Data provided:
____________________

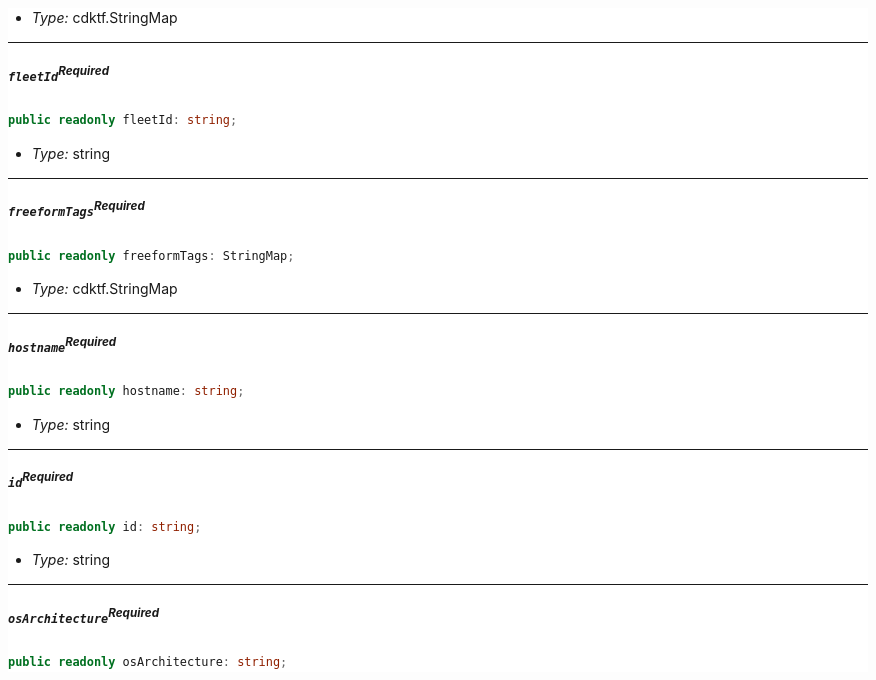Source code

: - *Type:* cdktf.StringMap

---

##### `fleetId`<sup>Required</sup> <a name="fleetId" id="rhizo-co-terraform-provider-oci.dataOciJmsJmsPlugin.DataOciJmsJmsPlugin.property.fleetId"></a>

```typescript
public readonly fleetId: string;
```

- *Type:* string

---

##### `freeformTags`<sup>Required</sup> <a name="freeformTags" id="rhizo-co-terraform-provider-oci.dataOciJmsJmsPlugin.DataOciJmsJmsPlugin.property.freeformTags"></a>

```typescript
public readonly freeformTags: StringMap;
```

- *Type:* cdktf.StringMap

---

##### `hostname`<sup>Required</sup> <a name="hostname" id="rhizo-co-terraform-provider-oci.dataOciJmsJmsPlugin.DataOciJmsJmsPlugin.property.hostname"></a>

```typescript
public readonly hostname: string;
```

- *Type:* string

---

##### `id`<sup>Required</sup> <a name="id" id="rhizo-co-terraform-provider-oci.dataOciJmsJmsPlugin.DataOciJmsJmsPlugin.property.id"></a>

```typescript
public readonly id: string;
```

- *Type:* string

---

##### `osArchitecture`<sup>Required</sup> <a name="osArchitecture" id="rhizo-co-terraform-provider-oci.dataOciJmsJmsPlugin.DataOciJmsJmsPlugin.property.osArchitecture"></a>

```typescript
public readonly osArchitecture: string;
```
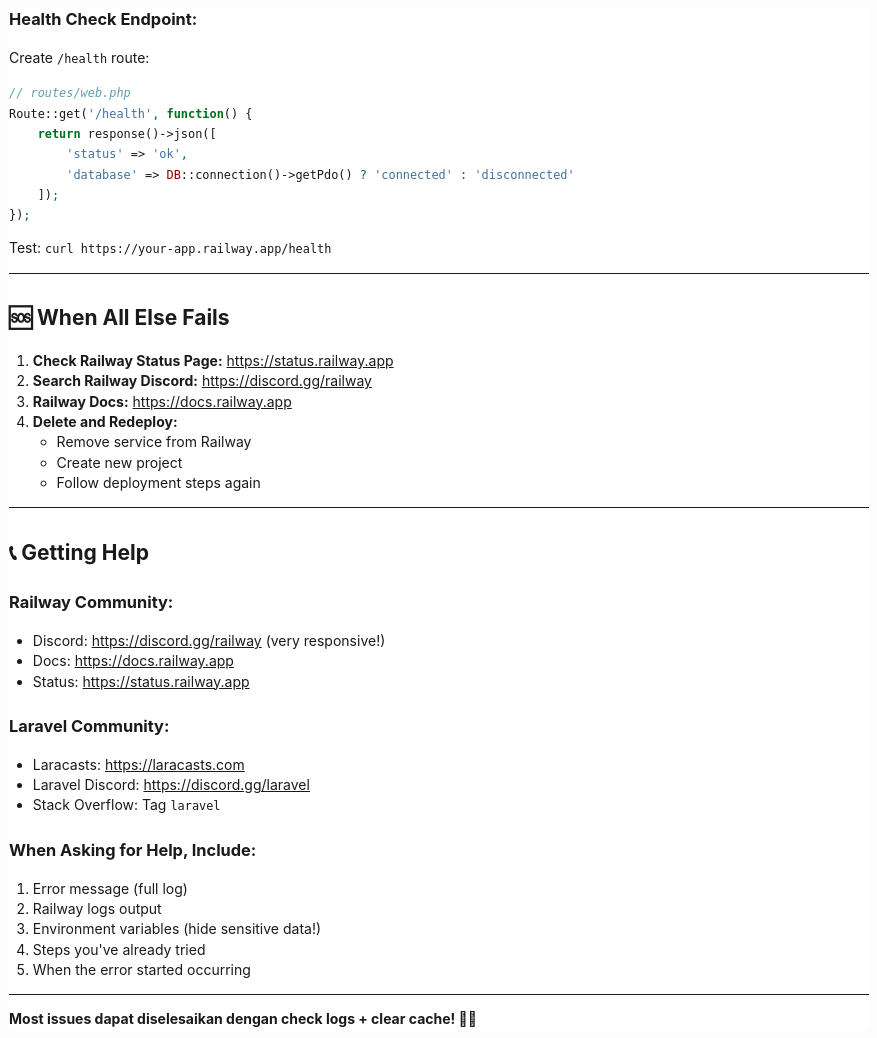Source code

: ### Health Check Endpoint:
Create `/health` route:
```php
// routes/web.php
Route::get('/health', function() {
    return response()->json([
        'status' => 'ok',
        'database' => DB::connection()->getPdo() ? 'connected' : 'disconnected'
    ]);
});
```

Test: `curl https://your-app.railway.app/health`

---

## 🆘 When All Else Fails

1. **Check Railway Status Page:** https://status.railway.app
2. **Search Railway Discord:** https://discord.gg/railway
3. **Railway Docs:** https://docs.railway.app
4. **Delete and Redeploy:**
   - Remove service from Railway
   - Create new project
   - Follow deployment steps again

---

## 📞 Getting Help

### Railway Community:
- Discord: https://discord.gg/railway (very responsive!)
- Docs: https://docs.railway.app
- Status: https://status.railway.app

### Laravel Community:
- Laracasts: https://laracasts.com
- Laravel Discord: https://discord.gg/laravel
- Stack Overflow: Tag `laravel`

### When Asking for Help, Include:
1. Error message (full log)
2. Railway logs output
3. Environment variables (hide sensitive data!)
4. Steps you've already tried
5. When the error started occurring

---

**Most issues dapat diselesaikan dengan check logs + clear cache! 🔧✨**

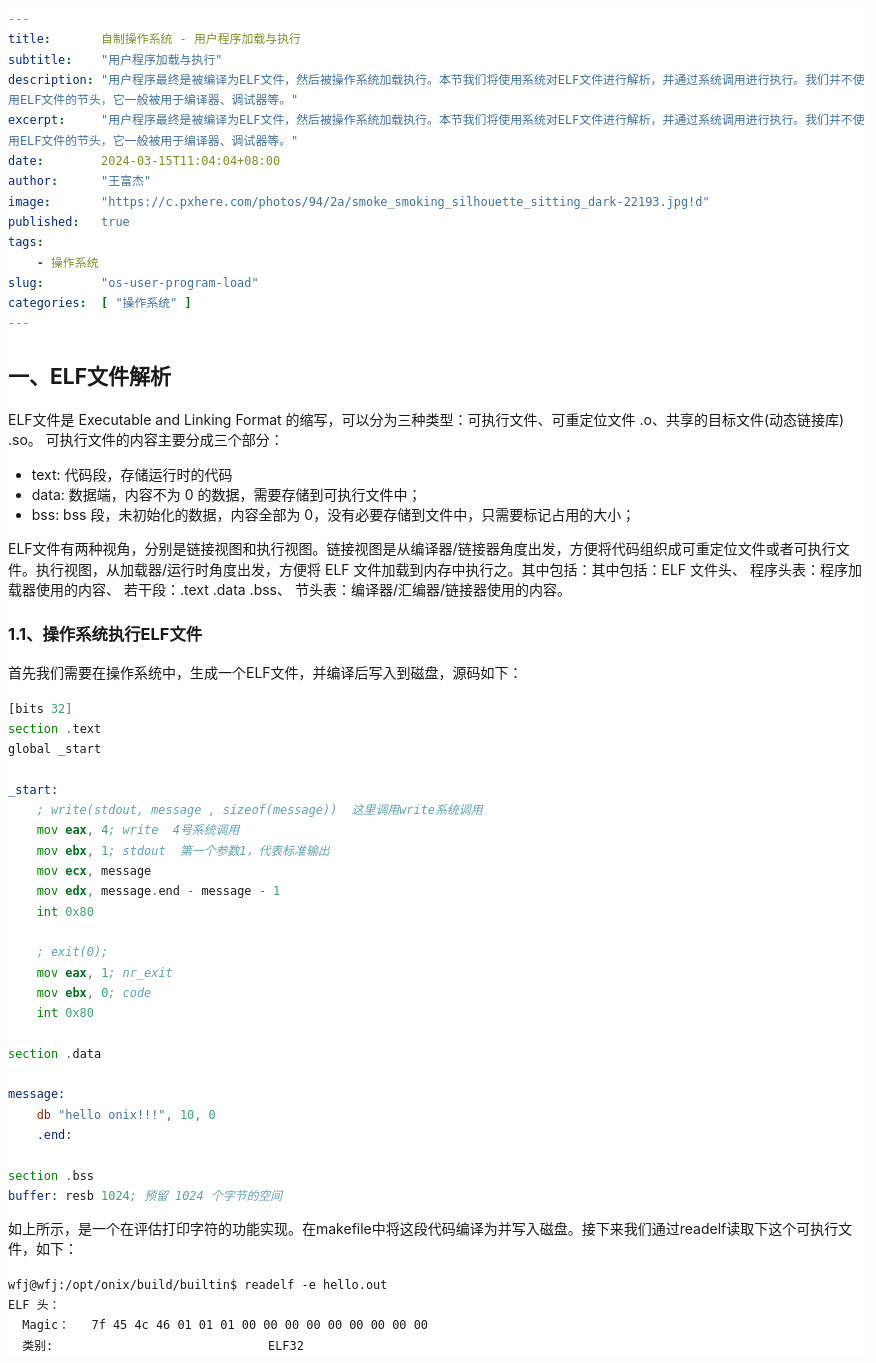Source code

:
```yaml
---
title:       自制操作系统 - 用户程序加载与执行
subtitle:    "用户程序加载与执行"
description: "用户程序最终是被编译为ELF文件，然后被操作系统加载执行。本节我们将使用系统对ELF文件进行解析，并通过系统调用进行执行。我们并不使用ELF文件的节头，它一般被用于编译器、调试器等。"
excerpt:     "用户程序最终是被编译为ELF文件，然后被操作系统加载执行。本节我们将使用系统对ELF文件进行解析，并通过系统调用进行执行。我们并不使用ELF文件的节头，它一般被用于编译器、调试器等。"
date:        2024-03-15T11:04:04+08:00
author:      "王富杰"
image:       "https://c.pxhere.com/photos/94/2a/smoke_smoking_silhouette_sitting_dark-22193.jpg!d"
published:   true
tags:
    - 操作系统
slug:        "os-user-program-load"
categories:  [ "操作系统" ]
---
```


## 一、ELF文件解析
ELF文件是 Executable and Linking Format 的缩写，可以分为三种类型：可执行文件、可重定位文件 .o、共享的目标文件(动态链接库) .so。 可执行文件的内容主要分成三个部分：
* text: 代码段，存储运行时的代码
* data: 数据端，内容不为 0 的数据，需要存储到可执行文件中；
* bss: bss 段，未初始化的数据，内容全部为 0，没有必要存储到文件中，只需要标记占用的大小；

ELF文件有两种视角，分别是链接视图和执行视图。链接视图是从编译器/链接器角度出发，方便将代码组织成可重定位文件或者可执行文件。执行视图，从加载器/运行时角度出发，方便将 ELF 文件加载到内存中执行之。其中包括：其中包括：ELF 文件头、 程序头表：程序加载器使用的内容、 若干段：.text .data .bss、 节头表：编译器/汇编器/链接器使用的内容。

### 1.1、操作系统执行ELF文件
首先我们需要在操作系统中，生成一个ELF文件，并编译后写入到磁盘，源码如下：
```asm
[bits 32]
section .text
global _start

_start:
    ; write(stdout, message , sizeof(message))  这里调用write系统调用
    mov eax, 4; write  4号系统调用               
    mov ebx, 1; stdout  第一个参数1，代表标准输出
    mov ecx, message
    mov edx, message.end - message - 1
    int 0x80

    ; exit(0);
    mov eax, 1; nr_exit
    mov ebx, 0; code
    int 0x80

section .data

message:
    db "hello onix!!!", 10, 0
    .end:

section .bss
buffer: resb 1024; 预留 1024 个字节的空间
```
如上所示，是一个在评估打印字符的功能实现。在makefile中将这段代码编译为并写入磁盘。接下来我们通过readelf读取下这个可执行文件，如下：
```
wfj@wfj:/opt/onix/build/builtin$ readelf -e hello.out 
ELF 头：
  Magic：   7f 45 4c 46 01 01 01 00 00 00 00 00 00 00 00 00
  类别:                              ELF32
```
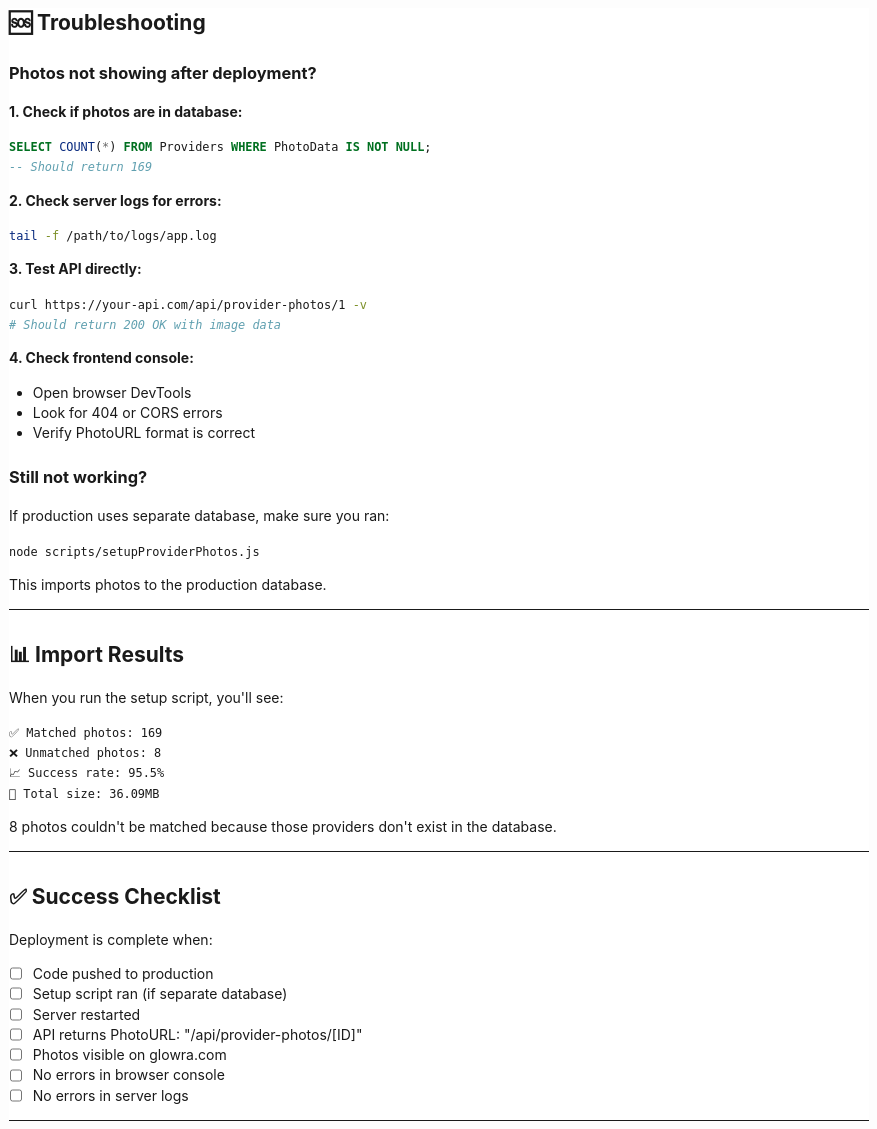 
## 🆘 Troubleshooting

### Photos not showing after deployment?

**1. Check if photos are in database:**
```sql
SELECT COUNT(*) FROM Providers WHERE PhotoData IS NOT NULL;
-- Should return 169
```

**2. Check server logs for errors:**
```bash
tail -f /path/to/logs/app.log
```

**3. Test API directly:**
```bash
curl https://your-api.com/api/provider-photos/1 -v
# Should return 200 OK with image data
```

**4. Check frontend console:**
- Open browser DevTools
- Look for 404 or CORS errors
- Verify PhotoURL format is correct

### Still not working?

If production uses separate database, make sure you ran:
```bash
node scripts/setupProviderPhotos.js
```

This imports photos to the production database.

---

## 📊 Import Results

When you run the setup script, you'll see:
```
✅ Matched photos: 169
❌ Unmatched photos: 8
📈 Success rate: 95.5%
💾 Total size: 36.09MB
```

8 photos couldn't be matched because those providers don't exist in the database.

---

## ✅ Success Checklist

Deployment is complete when:
- [ ] Code pushed to production
- [ ] Setup script ran (if separate database)
- [ ] Server restarted
- [ ] API returns PhotoURL: "/api/provider-photos/[ID]"
- [ ] Photos visible on glowra.com
- [ ] No errors in browser console
- [ ] No errors in server logs

---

____________________

The expected output is the lines from the one with "- Open browser DevTools" through the end of the data, exactly as written and nothing more.

Solution to the problem:
- Open browser DevTools
- Look for 404 or CORS errors
- Verify PhotoURL format is correct

### Still not working?

If production uses separate database, make sure you ran:
```bash
node scripts/setupProviderPhotos.js
```

This imports photos to the production database.

---

## 📊 Import Results

When you run the setup script, you'll see:
```
✅ Matched photos: 169
❌ Unmatched photos: 8
📈 Success rate: 95.5%
💾 Total size: 36.09MB
```

8 photos couldn't be matched because those providers don't exist in the database.

---

## ✅ Success Checklist

Deployment is complete when:
- [ ] Code pushed to production
- [ ] Setup script ran (if separate database)
- [ ] Server restarted
- [ ] API returns PhotoURL: "/api/provider-photos/[ID]"
- [ ] Photos visible on glowra.com
- [ ] No errors in browser console
- [ ] No errors in server logs

---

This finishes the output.